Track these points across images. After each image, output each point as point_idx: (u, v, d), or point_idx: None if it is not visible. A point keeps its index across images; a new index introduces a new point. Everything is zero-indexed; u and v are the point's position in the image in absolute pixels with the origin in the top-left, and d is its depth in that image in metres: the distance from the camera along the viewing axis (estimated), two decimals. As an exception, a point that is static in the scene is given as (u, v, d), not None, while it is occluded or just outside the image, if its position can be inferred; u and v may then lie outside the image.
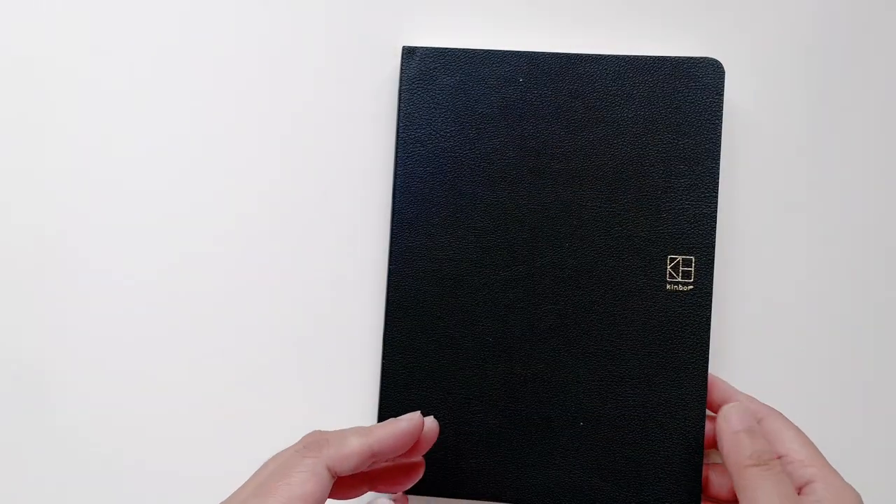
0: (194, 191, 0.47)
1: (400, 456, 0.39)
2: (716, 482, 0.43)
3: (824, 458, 0.39)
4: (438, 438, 0.41)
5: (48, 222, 0.47)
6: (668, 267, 0.43)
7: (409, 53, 0.45)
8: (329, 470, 0.35)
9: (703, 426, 0.43)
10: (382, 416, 0.44)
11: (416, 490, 0.44)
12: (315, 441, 0.36)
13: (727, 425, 0.39)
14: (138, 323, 0.47)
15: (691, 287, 0.43)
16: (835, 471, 0.39)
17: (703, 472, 0.43)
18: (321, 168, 0.47)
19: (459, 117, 0.44)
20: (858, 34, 0.45)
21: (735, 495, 0.38)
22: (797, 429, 0.40)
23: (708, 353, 0.43)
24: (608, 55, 0.44)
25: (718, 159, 0.43)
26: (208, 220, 0.47)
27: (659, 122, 0.43)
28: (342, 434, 0.37)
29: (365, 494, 0.41)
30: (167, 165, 0.47)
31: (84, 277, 0.47)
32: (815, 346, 0.45)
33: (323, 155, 0.47)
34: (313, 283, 0.47)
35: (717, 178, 0.43)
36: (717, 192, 0.43)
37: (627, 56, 0.44)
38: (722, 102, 0.43)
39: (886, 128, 0.45)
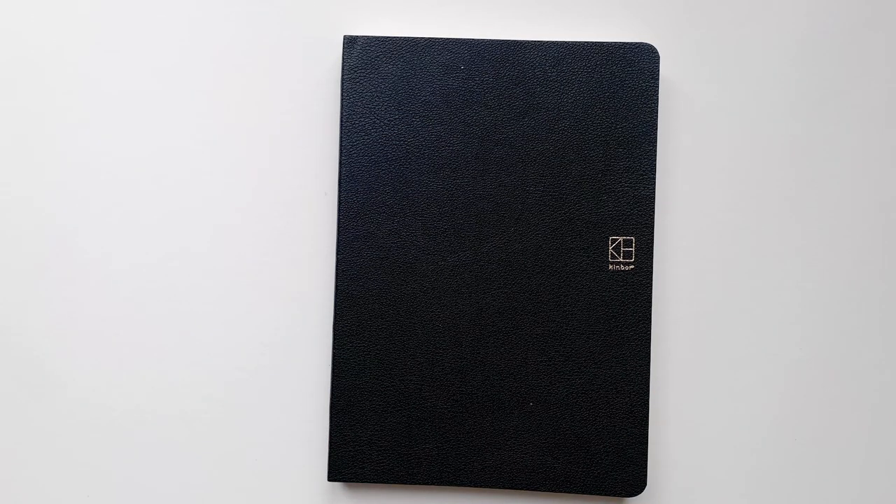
0: (134, 183, 0.46)
1: None
2: None
3: None
4: (391, 425, 0.42)
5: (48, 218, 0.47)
6: (610, 247, 0.44)
7: (350, 43, 0.45)
8: None
9: (648, 401, 0.44)
10: (335, 404, 0.44)
11: (370, 479, 0.44)
12: None
13: None
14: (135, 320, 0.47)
15: (633, 266, 0.44)
16: None
17: None
18: (265, 161, 0.46)
19: (402, 105, 0.45)
20: (790, 16, 0.47)
21: None
22: None
23: (650, 330, 0.44)
24: (547, 41, 0.45)
25: (655, 142, 0.44)
26: (153, 212, 0.46)
27: (597, 107, 0.45)
28: None
29: None
30: (114, 159, 0.46)
31: (87, 272, 0.47)
32: (755, 324, 0.47)
33: (267, 147, 0.46)
34: (261, 274, 0.46)
35: (655, 161, 0.44)
36: (654, 174, 0.44)
37: (566, 42, 0.45)
38: (657, 86, 0.44)
39: (815, 107, 0.47)
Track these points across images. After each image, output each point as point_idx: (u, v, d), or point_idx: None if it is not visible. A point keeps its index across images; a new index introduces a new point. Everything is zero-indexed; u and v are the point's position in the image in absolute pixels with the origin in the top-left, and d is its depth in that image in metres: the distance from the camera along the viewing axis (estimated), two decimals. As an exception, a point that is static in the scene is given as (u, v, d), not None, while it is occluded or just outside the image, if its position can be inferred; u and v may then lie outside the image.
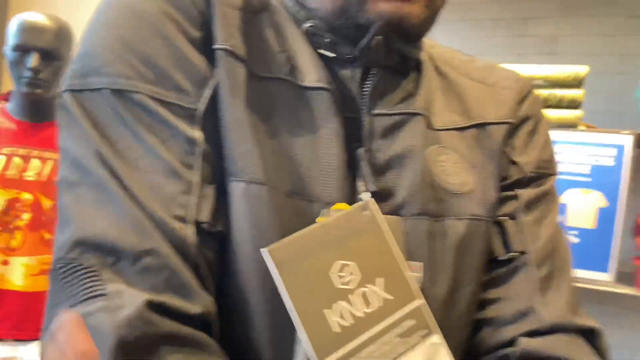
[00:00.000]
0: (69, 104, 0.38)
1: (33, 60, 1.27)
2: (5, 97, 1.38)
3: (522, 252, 0.46)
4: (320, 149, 0.41)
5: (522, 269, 0.46)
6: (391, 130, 0.44)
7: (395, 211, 0.42)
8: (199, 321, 0.34)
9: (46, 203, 1.32)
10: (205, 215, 0.36)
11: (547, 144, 0.53)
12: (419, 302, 0.39)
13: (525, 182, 0.50)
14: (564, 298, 0.46)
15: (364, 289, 0.38)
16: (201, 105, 0.38)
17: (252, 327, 0.39)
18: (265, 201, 0.38)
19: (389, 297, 0.39)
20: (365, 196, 0.41)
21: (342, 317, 0.37)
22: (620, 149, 1.04)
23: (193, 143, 0.37)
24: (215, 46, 0.39)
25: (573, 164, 1.07)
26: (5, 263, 1.30)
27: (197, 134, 0.37)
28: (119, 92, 0.37)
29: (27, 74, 1.27)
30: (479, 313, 0.46)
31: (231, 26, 0.41)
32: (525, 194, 0.49)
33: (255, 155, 0.39)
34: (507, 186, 0.49)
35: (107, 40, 0.38)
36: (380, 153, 0.43)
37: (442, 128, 0.47)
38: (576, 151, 1.07)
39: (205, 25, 0.40)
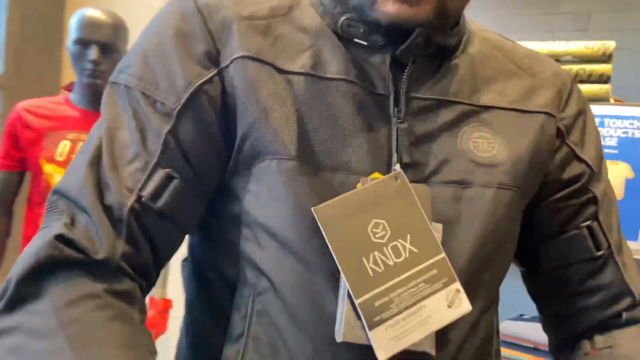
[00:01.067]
0: (106, 92, 0.50)
1: (93, 53, 1.39)
2: (69, 88, 1.52)
3: (608, 247, 0.55)
4: (353, 126, 0.48)
5: (609, 260, 0.55)
6: (425, 111, 0.50)
7: (424, 180, 0.49)
8: (102, 263, 0.44)
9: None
10: (147, 192, 0.46)
11: (598, 134, 0.58)
12: (441, 255, 0.47)
13: (596, 177, 0.56)
14: (636, 272, 0.57)
15: (394, 243, 0.47)
16: (178, 106, 0.47)
17: (291, 284, 0.47)
18: (300, 174, 0.46)
19: (415, 250, 0.47)
20: (397, 167, 0.48)
21: (376, 264, 0.46)
22: (648, 121, 1.07)
23: (159, 134, 0.47)
24: (234, 56, 0.48)
25: (601, 136, 1.13)
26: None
27: (166, 127, 0.47)
28: (128, 89, 0.49)
29: (88, 66, 1.39)
30: (581, 302, 0.56)
31: (252, 36, 0.49)
32: (598, 190, 0.55)
33: (291, 134, 0.47)
34: (583, 186, 0.55)
35: (138, 48, 0.50)
36: (415, 129, 0.49)
37: (482, 105, 0.52)
38: (604, 124, 1.11)
39: (214, 41, 0.48)
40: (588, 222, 0.55)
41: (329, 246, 0.45)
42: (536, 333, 1.18)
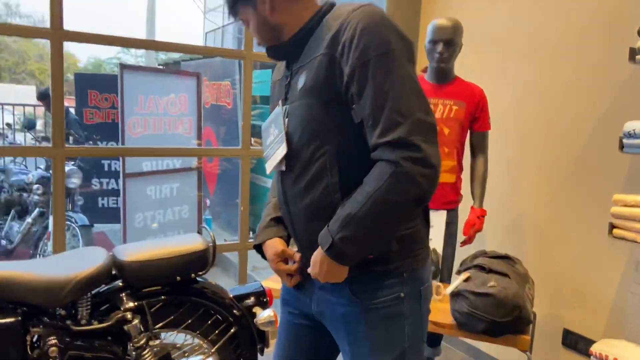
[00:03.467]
0: None
1: (440, 47, 2.22)
2: (424, 70, 2.41)
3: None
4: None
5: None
6: (294, 74, 1.15)
7: (286, 105, 1.18)
8: None
9: (446, 130, 2.28)
10: None
11: (362, 47, 1.02)
12: (282, 133, 1.16)
13: (351, 73, 1.04)
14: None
15: (274, 131, 1.21)
16: None
17: None
18: None
19: (277, 132, 1.18)
20: (279, 102, 1.20)
21: (269, 140, 1.18)
22: None
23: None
24: None
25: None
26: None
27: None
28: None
29: (437, 56, 2.24)
30: None
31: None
32: (352, 81, 1.05)
33: None
34: (347, 81, 1.05)
35: None
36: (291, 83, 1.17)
37: (306, 62, 1.12)
38: None
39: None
40: (353, 106, 1.04)
41: None
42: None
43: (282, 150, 1.13)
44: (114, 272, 1.61)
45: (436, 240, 2.30)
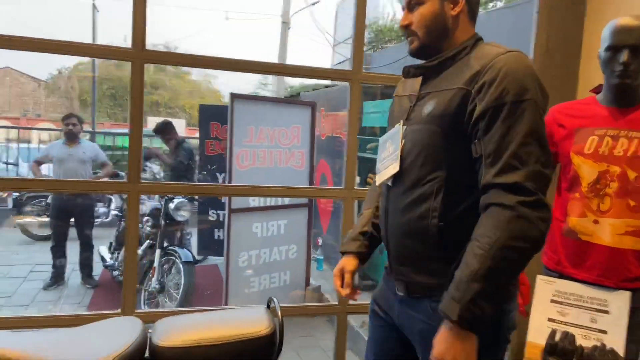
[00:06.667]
0: None
1: (624, 56, 1.53)
2: (596, 90, 1.71)
3: (480, 155, 1.11)
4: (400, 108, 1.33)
5: (481, 162, 1.10)
6: (421, 99, 1.24)
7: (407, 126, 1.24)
8: None
9: (631, 174, 1.56)
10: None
11: (501, 88, 1.08)
12: (398, 151, 1.22)
13: (482, 116, 1.11)
14: (505, 169, 1.10)
15: (390, 147, 1.26)
16: None
17: None
18: None
19: (392, 150, 1.25)
20: (401, 122, 1.26)
21: (384, 154, 1.29)
22: None
23: None
24: None
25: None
26: (596, 222, 1.61)
27: None
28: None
29: (618, 68, 1.54)
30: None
31: None
32: (482, 125, 1.11)
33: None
34: (475, 121, 1.12)
35: None
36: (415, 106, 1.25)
37: (438, 90, 1.20)
38: None
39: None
40: (475, 141, 1.11)
41: None
42: None
43: (393, 169, 1.21)
44: (146, 355, 1.20)
45: (615, 333, 1.57)
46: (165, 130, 4.81)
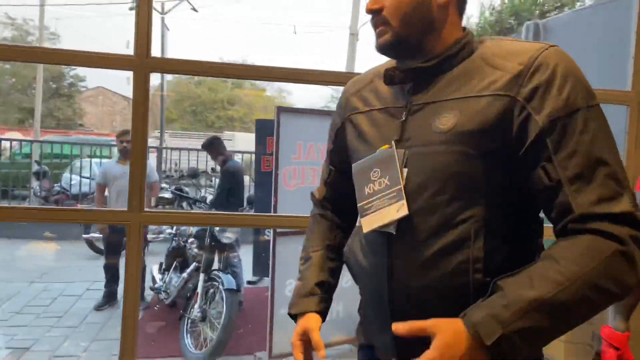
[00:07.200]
0: None
1: None
2: None
3: (558, 180, 0.85)
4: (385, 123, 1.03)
5: (559, 189, 0.85)
6: (416, 112, 0.95)
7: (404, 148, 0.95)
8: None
9: None
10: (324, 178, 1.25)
11: (566, 93, 0.86)
12: (399, 187, 0.92)
13: (550, 128, 0.86)
14: (591, 195, 0.85)
15: (380, 179, 0.95)
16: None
17: None
18: None
19: (388, 183, 0.94)
20: (392, 143, 0.95)
21: (370, 188, 0.97)
22: None
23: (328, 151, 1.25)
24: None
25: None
26: None
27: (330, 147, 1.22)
28: None
29: None
30: (548, 216, 0.89)
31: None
32: (553, 139, 0.86)
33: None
34: (538, 137, 0.86)
35: None
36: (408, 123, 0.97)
37: (446, 99, 0.92)
38: None
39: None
40: (543, 164, 0.85)
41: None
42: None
43: (398, 211, 0.92)
44: None
45: None
46: (211, 147, 4.73)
* * * *
Write out nothing but the lines from the start of the data through the line with "13: (727, 425, 0.39)". Leave out the pictures.

Track these points across images. After each image, output each point as point_idx: (u, v, d), or point_idx: None if it is not visible. A point keeps its index across images; a new index introduces a new point. Everything is zero-indexed; u and v are the point's position in the image in absolute pixels with the origin in the top-left, and d is its depth in that image in metres: the distance from the camera along the viewing axis (estimated), two decimals. As an exception, a point that is static in the scene is given as (u, v, d), not None, while it is occluded or just outside the image, if its position can be inferred; u and v may then lie outside the image.
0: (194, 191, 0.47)
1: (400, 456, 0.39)
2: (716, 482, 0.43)
3: (824, 458, 0.39)
4: (438, 438, 0.41)
5: (48, 222, 0.47)
6: (668, 267, 0.43)
7: (409, 53, 0.45)
8: (329, 470, 0.35)
9: (703, 426, 0.43)
10: (382, 416, 0.44)
11: (416, 490, 0.44)
12: (315, 441, 0.36)
13: (727, 425, 0.39)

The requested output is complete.